Di antaranya, para pendaki tersebut di blacklist dari seluruh aktivitas pendakian gunung di kawasan konservasi selama tiga tahun. Selain itu, mereka diwajibkan melakukan kampanye edukasi dengan menyebarkan informasi penutupan jalur pendakian Gunung Merapi di akun media sosial masing-masing secara berkala, minimal satu unggahan setiap minggu, dan tidak boleh dihapus setidaknya selama enam bulan.

Bukan hanya itu, para pendaki juga diminta untuk menyiapkan dan mengisi 1.000 hingga 1.500 bibit tanaman dalam polybag di sejumlah resor TNGM, seperti Resor Cangkringan, Resor Dukun, Resor Kemalang, dan Resor Musuk Cepogo, serta menata persemaian. Tugas ini merupakan bagian dari upaya konservasi dan pemulihan ekosistem kawasan Gunung Merapi yang harus diselesaikan dalam waktu maksimal satu bulan.

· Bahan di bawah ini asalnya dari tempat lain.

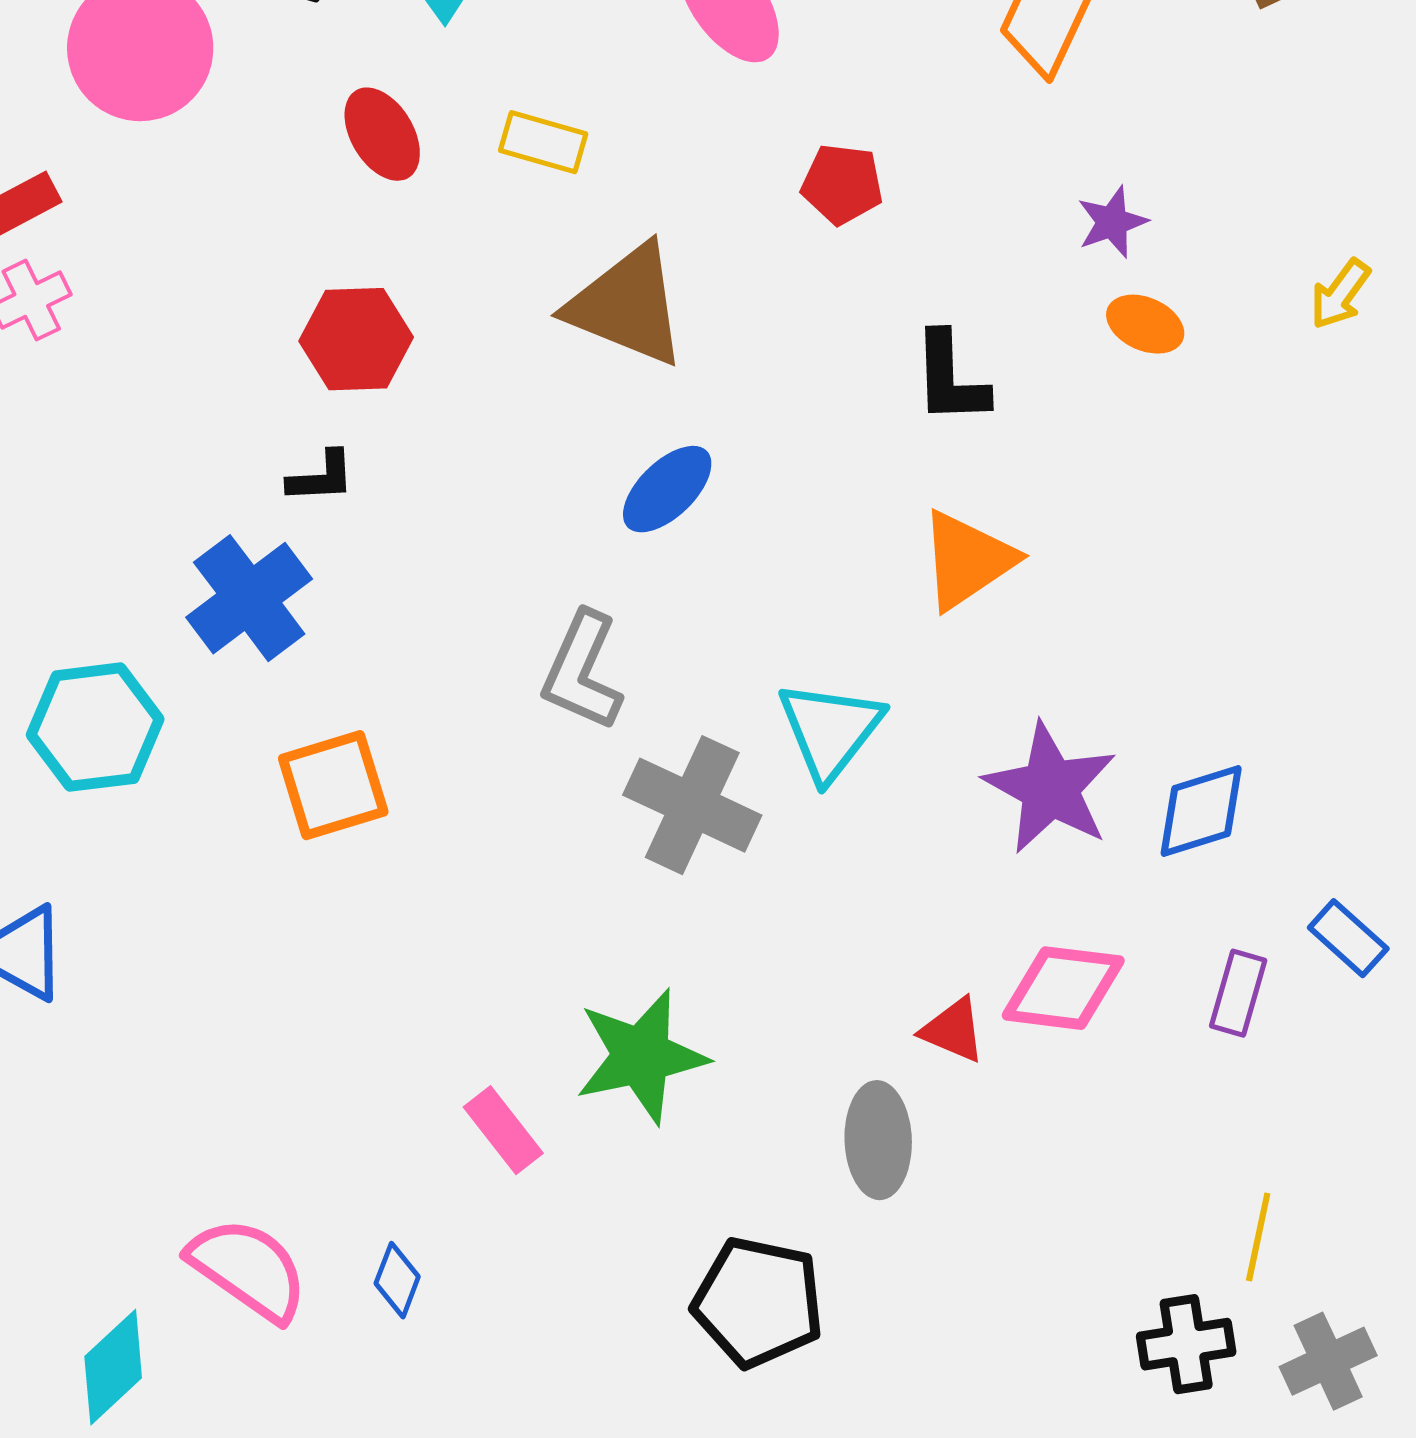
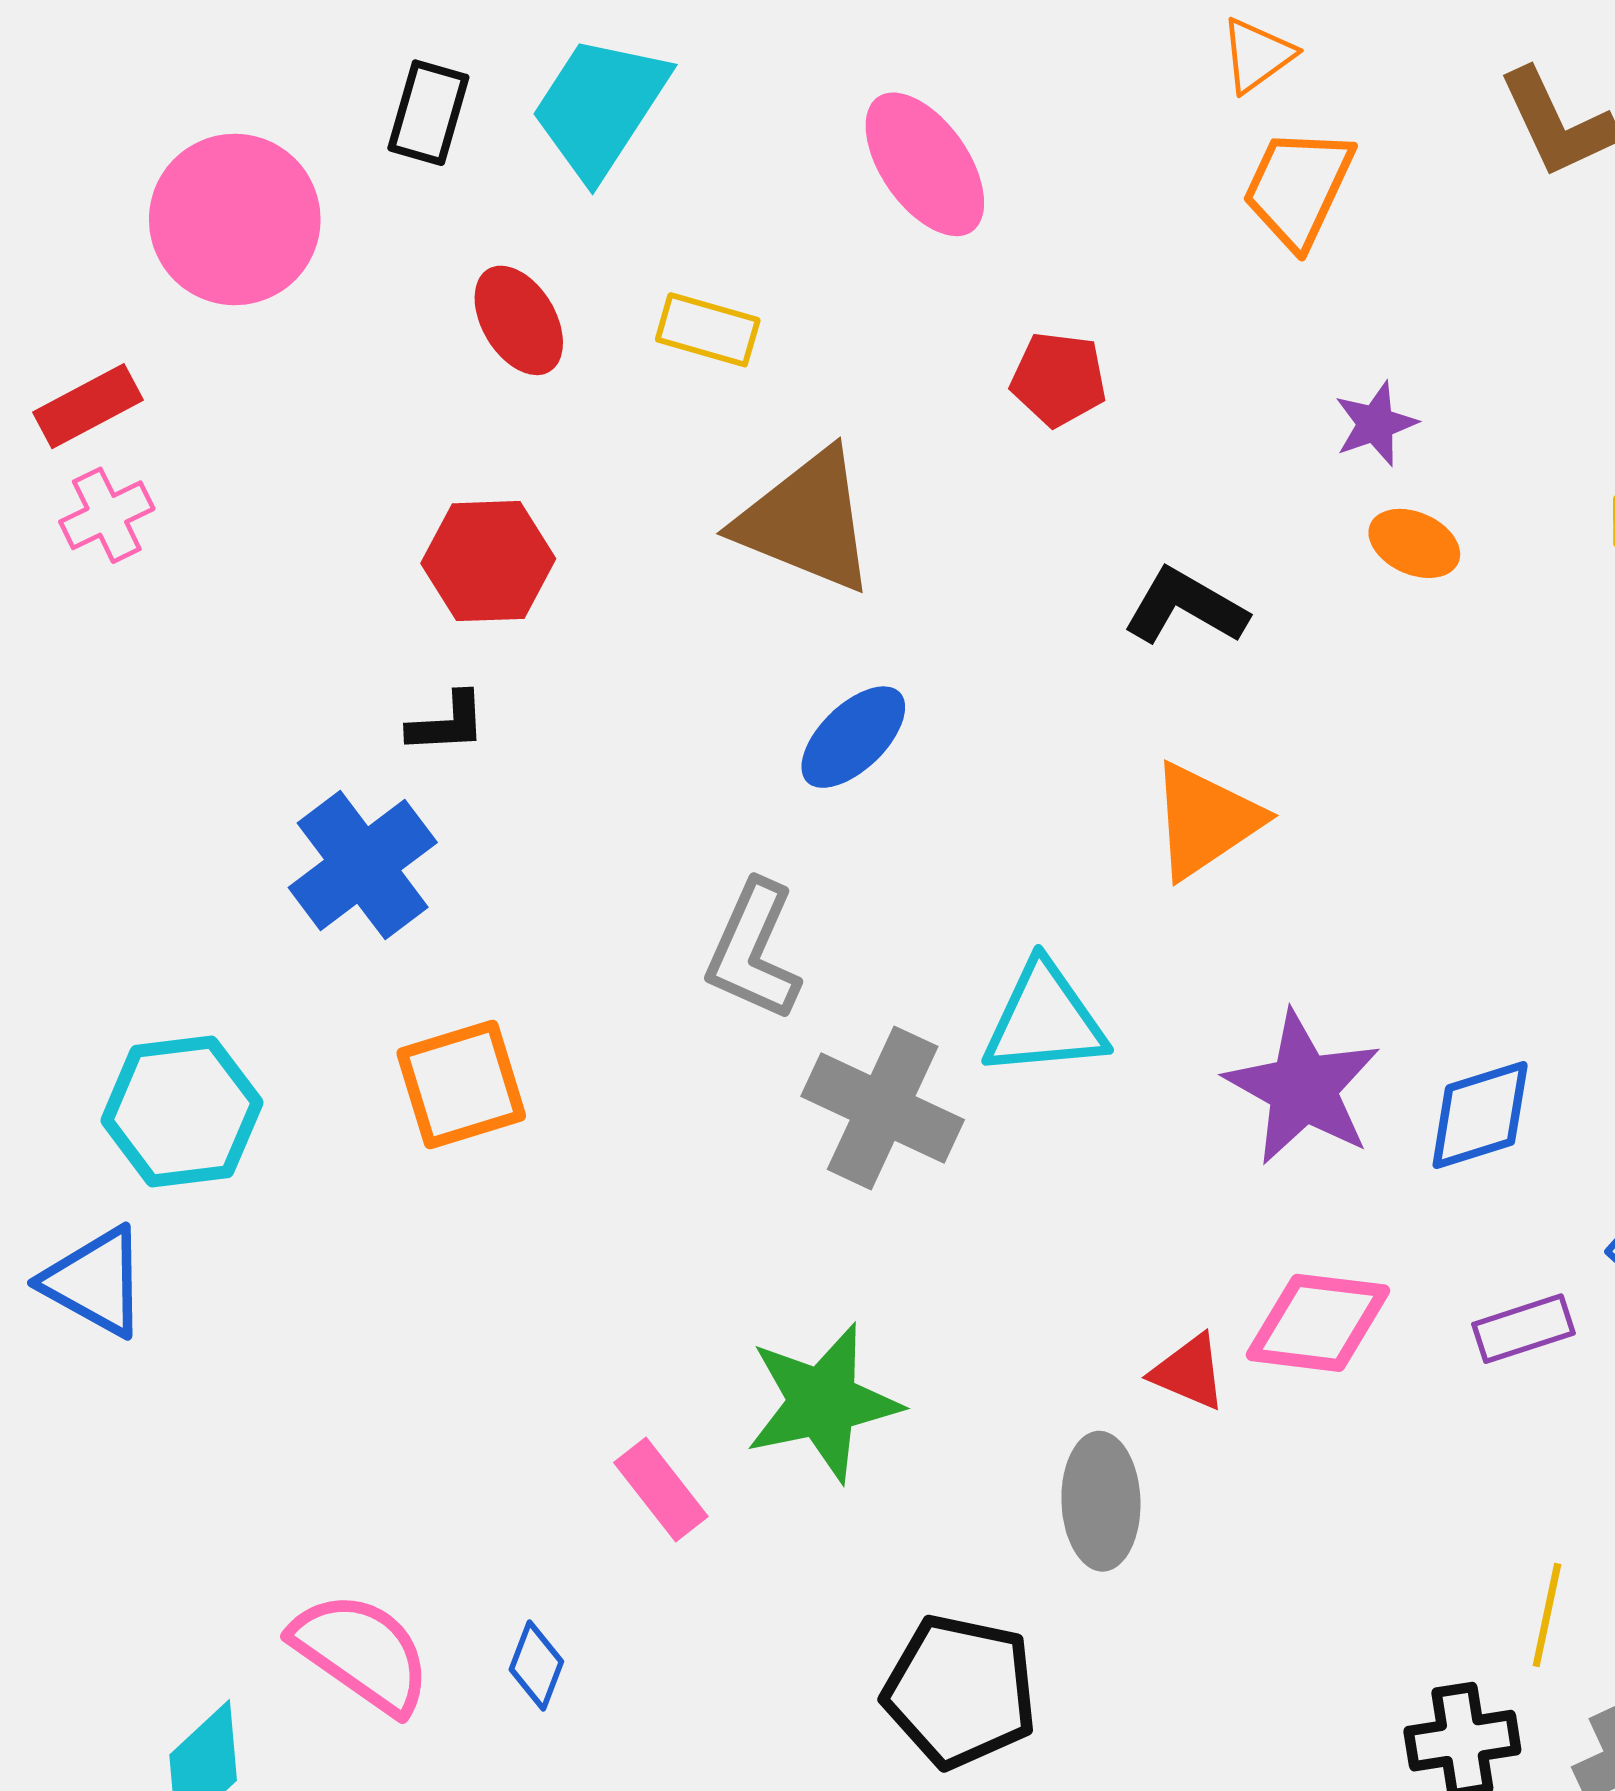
black L-shape: (950, 378) -> (1185, 607), turned 122
cyan hexagon: (95, 727) -> (182, 1111), moved
cyan triangle: (830, 730) -> (1045, 1020), turned 47
purple rectangle: (1238, 993) -> (1523, 1329), turned 56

Pilihan Editor: Lilie Wijayati Menuju Tujuh Puncak Gunung Tertinggi Indonesia

Ringkasan

Sekelompok pendaki nekat secara ilegal mendaki puncak Gunung Merapi pada Juni 2025, meskipun gunung tersebut berstatus Level III (Siaga) sejak lima tahun terakhir. Aksi ini terekam dalam video amatir yang viral di media sosial, menunjukkan pendaki berada di kawah gunung api aktif tersebut. Kepala BPPTKG Yogyakarta sangat menyayangkan hal ini, menegaskan bahaya lontaran material saat erupsi eksplosif hingga 3 km dan awan panas hingga 7 km dari puncak.

Pendakian ke puncak Merapi dinyatakan ilegal karena kondisi bebatuan yang tidak stabil dan risiko tinggi. Taman Nasional Gunung Merapi (TNGM) telah menyelidiki insiden ini dan akan memanggil para pendaki yang bersangkutan. Sebelumnya, TNGM telah menjatuhkan sanksi tegas kepada 20 pendaki ilegal lainnya pada April 2025, termasuk blacklist pendakian, kampanye edukasi, dan penyiapan bibit tanaman.